*** Data for review

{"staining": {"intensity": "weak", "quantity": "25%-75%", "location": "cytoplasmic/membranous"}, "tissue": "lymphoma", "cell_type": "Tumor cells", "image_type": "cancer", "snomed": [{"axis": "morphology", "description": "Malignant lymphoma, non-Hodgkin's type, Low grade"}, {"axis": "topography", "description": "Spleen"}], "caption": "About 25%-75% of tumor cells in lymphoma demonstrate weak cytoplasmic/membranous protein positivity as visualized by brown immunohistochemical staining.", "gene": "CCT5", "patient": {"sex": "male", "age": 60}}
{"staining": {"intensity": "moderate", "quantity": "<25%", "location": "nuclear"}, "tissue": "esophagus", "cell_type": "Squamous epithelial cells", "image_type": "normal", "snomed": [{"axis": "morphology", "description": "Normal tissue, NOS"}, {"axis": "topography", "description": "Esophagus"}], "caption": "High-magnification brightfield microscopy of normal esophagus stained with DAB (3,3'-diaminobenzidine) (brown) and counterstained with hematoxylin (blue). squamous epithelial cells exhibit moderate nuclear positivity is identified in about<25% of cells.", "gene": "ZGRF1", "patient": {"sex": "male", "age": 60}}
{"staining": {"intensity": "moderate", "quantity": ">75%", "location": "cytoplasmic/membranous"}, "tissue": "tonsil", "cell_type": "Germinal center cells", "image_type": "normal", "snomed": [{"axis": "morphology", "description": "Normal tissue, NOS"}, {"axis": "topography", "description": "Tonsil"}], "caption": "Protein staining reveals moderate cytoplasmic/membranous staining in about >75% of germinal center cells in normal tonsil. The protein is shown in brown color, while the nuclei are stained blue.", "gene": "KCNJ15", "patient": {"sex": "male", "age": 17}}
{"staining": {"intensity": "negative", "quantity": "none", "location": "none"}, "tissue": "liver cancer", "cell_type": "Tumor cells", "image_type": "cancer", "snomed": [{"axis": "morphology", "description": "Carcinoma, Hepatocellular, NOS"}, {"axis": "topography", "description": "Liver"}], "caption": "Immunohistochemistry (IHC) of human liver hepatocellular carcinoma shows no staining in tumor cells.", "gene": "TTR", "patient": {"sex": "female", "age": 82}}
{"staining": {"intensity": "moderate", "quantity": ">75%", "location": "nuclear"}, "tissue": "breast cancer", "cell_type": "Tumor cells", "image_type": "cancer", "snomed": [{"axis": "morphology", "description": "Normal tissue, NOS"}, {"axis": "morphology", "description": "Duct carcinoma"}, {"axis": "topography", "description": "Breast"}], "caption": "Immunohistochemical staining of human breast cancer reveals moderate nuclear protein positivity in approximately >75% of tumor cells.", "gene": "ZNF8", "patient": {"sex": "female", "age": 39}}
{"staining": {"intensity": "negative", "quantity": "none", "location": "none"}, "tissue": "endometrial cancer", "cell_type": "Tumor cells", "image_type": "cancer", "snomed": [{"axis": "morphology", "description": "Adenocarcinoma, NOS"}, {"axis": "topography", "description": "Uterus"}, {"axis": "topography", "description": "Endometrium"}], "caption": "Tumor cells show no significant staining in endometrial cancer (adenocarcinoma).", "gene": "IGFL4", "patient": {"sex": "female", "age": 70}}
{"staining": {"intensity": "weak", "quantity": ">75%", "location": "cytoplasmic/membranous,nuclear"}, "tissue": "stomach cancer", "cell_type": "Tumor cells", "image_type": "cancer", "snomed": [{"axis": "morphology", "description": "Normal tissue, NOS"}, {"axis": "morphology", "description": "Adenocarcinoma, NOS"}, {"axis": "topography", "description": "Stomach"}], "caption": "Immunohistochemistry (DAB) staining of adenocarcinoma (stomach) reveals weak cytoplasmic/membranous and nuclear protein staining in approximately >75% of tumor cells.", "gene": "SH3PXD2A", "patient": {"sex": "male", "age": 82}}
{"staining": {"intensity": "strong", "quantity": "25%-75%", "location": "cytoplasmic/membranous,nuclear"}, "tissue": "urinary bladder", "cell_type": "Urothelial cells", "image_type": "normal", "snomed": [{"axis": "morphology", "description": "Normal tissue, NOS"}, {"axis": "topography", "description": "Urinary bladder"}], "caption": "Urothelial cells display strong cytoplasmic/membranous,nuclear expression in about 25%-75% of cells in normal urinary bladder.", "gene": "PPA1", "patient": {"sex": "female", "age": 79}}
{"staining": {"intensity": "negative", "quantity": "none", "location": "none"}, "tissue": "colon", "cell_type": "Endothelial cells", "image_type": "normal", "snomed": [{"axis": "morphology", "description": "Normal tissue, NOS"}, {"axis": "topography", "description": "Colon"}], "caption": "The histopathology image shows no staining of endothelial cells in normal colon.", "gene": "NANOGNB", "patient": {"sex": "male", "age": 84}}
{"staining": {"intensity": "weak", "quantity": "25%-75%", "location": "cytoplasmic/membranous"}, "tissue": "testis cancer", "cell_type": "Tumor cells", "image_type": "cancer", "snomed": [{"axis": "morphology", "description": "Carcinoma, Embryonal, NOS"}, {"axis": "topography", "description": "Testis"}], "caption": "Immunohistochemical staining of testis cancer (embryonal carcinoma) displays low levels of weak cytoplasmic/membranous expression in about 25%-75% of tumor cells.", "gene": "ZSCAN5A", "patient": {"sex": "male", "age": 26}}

******

▶ Task to complete: Take the entries and print them exactly. Keep every line.

▶ Your solution:
{"staining": {"intensity": "weak", "quantity": "25%-75%", "location": "cytoplasmic/membranous"}, "tissue": "lymphoma", "cell_type": "Tumor cells", "image_type": "cancer", "snomed": [{"axis": "morphology", "description": "Malignant lymphoma, non-Hodgkin's type, Low grade"}, {"axis": "topography", "description": "Spleen"}], "caption": "About 25%-75% of tumor cells in lymphoma demonstrate weak cytoplasmic/membranous protein positivity as visualized by brown immunohistochemical staining.", "gene": "CCT5", "patient": {"sex": "male", "age": 60}}
{"staining": {"intensity": "moderate", "quantity": "<25%", "location": "nuclear"}, "tissue": "esophagus", "cell_type": "Squamous epithelial cells", "image_type": "normal", "snomed": [{"axis": "morphology", "description": "Normal tissue, NOS"}, {"axis": "topography", "description": "Esophagus"}], "caption": "High-magnification brightfield microscopy of normal esophagus stained with DAB (3,3'-diaminobenzidine) (brown) and counterstained with hematoxylin (blue). squamous epithelial cells exhibit moderate nuclear positivity is identified in about<25% of cells.", "gene": "ZGRF1", "patient": {"sex": "male", "age": 60}}
{"staining": {"intensity": "moderate", "quantity": ">75%", "location": "cytoplasmic/membranous"}, "tissue": "tonsil", "cell_type": "Germinal center cells", "image_type": "normal", "snomed": [{"axis": "morphology", "description": "Normal tissue, NOS"}, {"axis": "topography", "description": "Tonsil"}], "caption": "Protein staining reveals moderate cytoplasmic/membranous staining in about >75% of germinal center cells in normal tonsil. The protein is shown in brown color, while the nuclei are stained blue.", "gene": "KCNJ15", "patient": {"sex": "male", "age": 17}}
{"staining": {"intensity": "negative", "quantity": "none", "location": "none"}, "tissue": "liver cancer", "cell_type": "Tumor cells", "image_type": "cancer", "snomed": [{"axis": "morphology", "description": "Carcinoma, Hepatocellular, NOS"}, {"axis": "topography", "description": "Liver"}], "caption": "Immunohistochemistry (IHC) of human liver hepatocellular carcinoma shows no staining in tumor cells.", "gene": "TTR", "patient": {"sex": "female", "age": 82}}
{"staining": {"intensity": "moderate", "quantity": ">75%", "location": "nuclear"}, "tissue": "breast cancer", "cell_type": "Tumor cells", "image_type": "cancer", "snomed": [{"axis": "morphology", "description": "Normal tissue, NOS"}, {"axis": "morphology", "description": "Duct carcinoma"}, {"axis": "topography", "description": "Breast"}], "caption": "Immunohistochemical staining of human breast cancer reveals moderate nuclear protein positivity in approximately >75% of tumor cells.", "gene": "ZNF8", "patient": {"sex": "female", "age": 39}}
{"staining": {"intensity": "negative", "quantity": "none", "location": "none"}, "tissue": "endometrial cancer", "cell_type": "Tumor cells", "image_type": "cancer", "snomed": [{"axis": "morphology", "description": "Adenocarcinoma, NOS"}, {"axis": "topography", "description": "Uterus"}, {"axis": "topography", "description": "Endometrium"}], "caption": "Tumor cells show no significant staining in endometrial cancer (adenocarcinoma).", "gene": "IGFL4", "patient": {"sex": "female", "age": 70}}
{"staining": {"intensity": "weak", "quantity": ">75%", "location": "cytoplasmic/membranous,nuclear"}, "tissue": "stomach cancer", "cell_type": "Tumor cells", "image_type": "cancer", "snomed": [{"axis": "morphology", "description": "Normal tissue, NOS"}, {"axis": "morphology", "description": "Adenocarcinoma, NOS"}, {"axis": "topography", "description": "Stomach"}], "caption": "Immunohistochemistry (DAB) staining of adenocarcinoma (stomach) reveals weak cytoplasmic/membranous and nuclear protein staining in approximately >75% of tumor cells.", "gene": "SH3PXD2A", "patient": {"sex": "male", "age": 82}}
{"staining": {"intensity": "strong", "quantity": "25%-75%", "location": "cytoplasmic/membranous,nuclear"}, "tissue": "urinary bladder", "cell_type": "Urothelial cells", "image_type": "normal", "snomed": [{"axis": "morphology", "description": "Normal tissue, NOS"}, {"axis": "topography", "description": "Urinary bladder"}], "caption": "Urothelial cells display strong cytoplasmic/membranous,nuclear expression in about 25%-75% of cells in normal urinary bladder.", "gene": "PPA1", "patient": {"sex": "female", "age": 79}}
{"staining": {"intensity": "negative", "quantity": "none", "location": "none"}, "tissue": "colon", "cell_type": "Endothelial cells", "image_type": "normal", "snomed": [{"axis": "morphology", "description": "Normal tissue, NOS"}, {"axis": "topography", "description": "Colon"}], "caption": "The histopathology image shows no staining of endothelial cells in normal colon.", "gene": "NANOGNB", "patient": {"sex": "male", "age": 84}}
{"staining": {"intensity": "weak", "quantity": "25%-75%", "location": "cytoplasmic/membranous"}, "tissue": "testis cancer", "cell_type": "Tumor cells", "image_type": "cancer", "snomed": [{"axis": "morphology", "description": "Carcinoma, Embryonal, NOS"}, {"axis": "topography", "description": "Testis"}], "caption": "Immunohistochemical staining of testis cancer (embryonal carcinoma) displays low levels of weak cytoplasmic/membranous expression in about 25%-75% of tumor cells.", "gene": "ZSCAN5A", "patient": {"sex": "male", "age": 26}}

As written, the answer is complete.